Karena, menyandang gelar mahasiswa, memiliki predikat mahasiswa merupakan kebanggan


sekaligus PR bagi mahasiswa itu sendiri. Tanggung jawab moril sebagai mahasiswa tidak
hanya menjadi lulusan terbaik di kampus setempat, tidak hanya menjadi mahasiswa dengan
prestasi yang tinggi. Lebih dari itu, setidaknya, dan paling tidak mahasiswa harus memiliki
peran-peran yang bersifat tranformatif!

Bicara tentang fungsi ideal, setidaknya ada 3 aspek ideal yang ada pada identitas mahasiswa.

1. Aspek Akademis
Yang terjadi adalah, proses kehidupan pada mahasiwa berlangsung dalam bilik-bilik
kelas, laboratorium, ruang-ruang seminar dan prosiding. Menjadi mahasiswa
akademistis merupakan aspek penting. Mahasiswa perlu untuk kemudian hadir dan
menghadirkan diri dalam aspek ini. Mau tidak mau, stigma kaum intelektual akan
tersemat pada identitas kita sebagai mahasiswa. Namun, mahasiswa tidak boleh berada
pada posisi objek pendidikan. Atau dalam Bahasa Freire sebagai pendidikan gaya bank.
Yang mana hanya menjadi objek dalam ceramh-ceramah intelektual, tanpa ada pola-
gerak kritis terhadap situasi pendidikan itu.
2. Aspek Organisasional
Ruang-ruang pendidikan yang terjadi di dalam aspek akademis tersebut perlu untuk
dikembangkan ke dalam pendidikan di luar kelas. Pendidikan organisasi menjadi salah
satau cara paling konkrit, untuk kemudian dapat mengembangkan diri sebagai individu
maupun kelompok. Tidak semua persoalan dapat dipecahkan dalam ruang kelas dan
ruang laboratorium.

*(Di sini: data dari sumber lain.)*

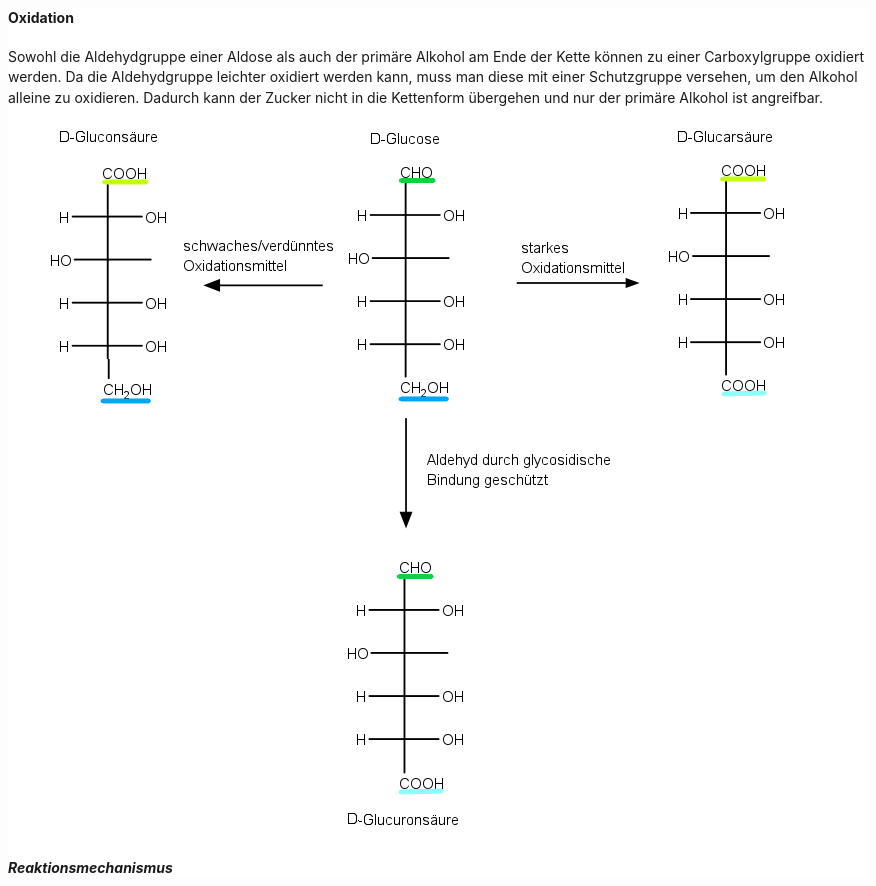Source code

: #### Oxidation

Sowohl die Aldehydgruppe einer Aldose als auch der primäre Alkohol am Ende der Kette können zu einer Carboxylgruppe oxidiert werden. Da die Aldehydgruppe leichter oxidiert werden kann, muss man diese mit einer Schutzgruppe versehen, um den Alkohol alleine zu oxidieren. Dadurch kann der Zucker nicht in die Kettenform übergehen und nur der primäre Alkohol ist angreifbar.

<figure>
    <img src="./media/kohlenhydrat_oxidation.png">
    <figcaption></figcaption>
</figure>

##### Reaktionsmechanismus

<figure>
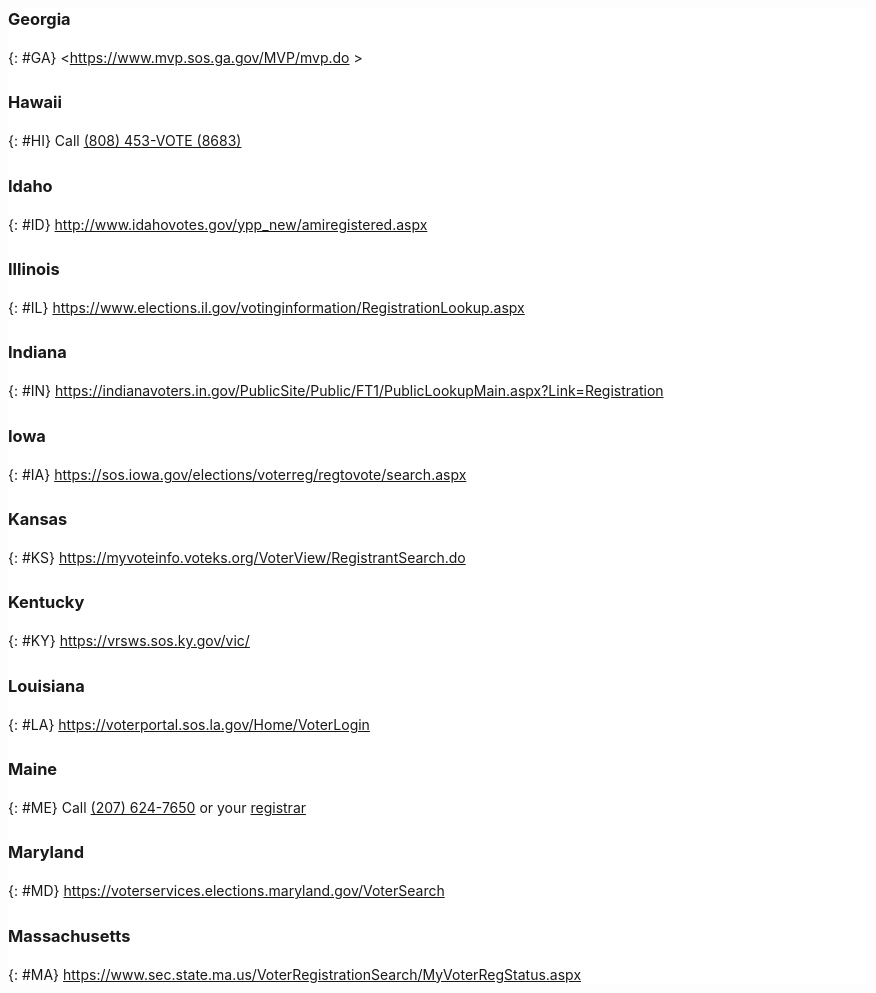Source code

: ### Georgia
{: #GA}
<https://www.mvp.sos.ga.gov/MVP/mvp.do >

### Hawaii
{: #HI}
Call [(808) 453-VOTE (8683)](tel:808-453-8683)

### Idaho
{: #ID}
<http://www.idahovotes.gov/ypp_new/amiregistered.aspx>

### Illinois
{: #IL}
<https://www.elections.il.gov/votinginformation/RegistrationLookup.aspx>

### Indiana
{: #IN}
<https://indianavoters.in.gov/PublicSite/Public/FT1/PublicLookupMain.aspx?Link=Registration>

### Iowa
{: #IA}
<https://sos.iowa.gov/elections/voterreg/regtovote/search.aspx>

### Kansas
{: #KS}
<https://myvoteinfo.voteks.org/VoterView/RegistrantSearch.do>

### Kentucky
{: #KY}
<https://vrsws.sos.ky.gov/vic/>

### Louisiana
{: #LA}
<https://voterportal.sos.la.gov/Home/VoterLogin>

### Maine
{: #ME}
Call [(207) 624-7650](tel:207-624-7650) or your [registrar](http://www.maine.gov/sos/cec/elec/munic.html)

### Maryland
{: #MD}
<https://voterservices.elections.maryland.gov/VoterSearch>

### Massachusetts
{: #MA}
<https://www.sec.state.ma.us/VoterRegistrationSearch/MyVoterRegStatus.aspx>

Organisasi menjadi tempat untuk mengembangkan softskill yang
luar biasa, aspek-aspek yang meliputi: kepemimpinan, manajemen diri, manajemen
organisasi, membangun komunikasi, berjejaring dengan khalayak luas, dan masih
banyak lagi. Barangkali, ilmu yang didapatkan di dalam ruang kelas juga dapat
diaplikasikan ke dalam ruang-ruang belajar organisasi.
3. Aspek Sosial Politik
Pada bagian ini, saya sepakat dengan konsep intelektual menurut Antonio Gramsci.
Gramsci mengkategorikan sossok intelektual menjadi 2, yakni: intelektual tradisional
dan intelektual organik. Bagi Gramsci, intelektual tradisional merupakan sosok-sosok
yang kemudian memiliki peran untuk menghegemoni rakyat untuk ikut apa yang dia
ucapkan. Tanpa ada kritik mendasar dari rakyat itu pula. Boleh dibilang, intelektual
tradisonal adalah kepanjangan tangan dari pemerintah. Kita bisa sebut, semisal para
tenaga pendidik seperti dosen, guru, atau para pejabat-pejabat akademik di lingkungan
pemerintah. Kemudian, yang kedua, intelektual organik. Gramsci menggambarkan
bahwa intelektual organik adalah mereka yang dengan penuh rasa kesadaran untuk
mengambil langkah-langkah konkrit untuk membangkitkan kesadaran perlawanan
terhadap agenda-agenda penguasa yang tidak pro terhadap rakyat. Daya-daya kritisme
yang dilakukan oleh kaum intelektual organic ini, yang patut untuk dijadikan landasan
berfikir para mahasiswa. Maka inilah, yang kemudian mahasiswa sering disebut
sebagai Agent of Change, Social Control, dan Iron Stock.

*Informasi seputar materi ini dapat dibaca dalam buku bejudul:


Risalah Pergerakan Mahasiswa, ditulis oleh Indra Kusumah, terbitan INDYDEC PRESS,
Bandung, 2007.
Sumpah Mahasiswa Indonesia

"Kami mahasiswa Indonesia bersumpah, bertanah air satu tanah air tanpa penindasan."

"Kami mahasiswa bersumpah, berbangsa satu, bangsa yang gandrung akan keadilan."

"Kami mahasiswa Indonesia bersumpah, berbahasa satu, bahasa tanpa kebohongan."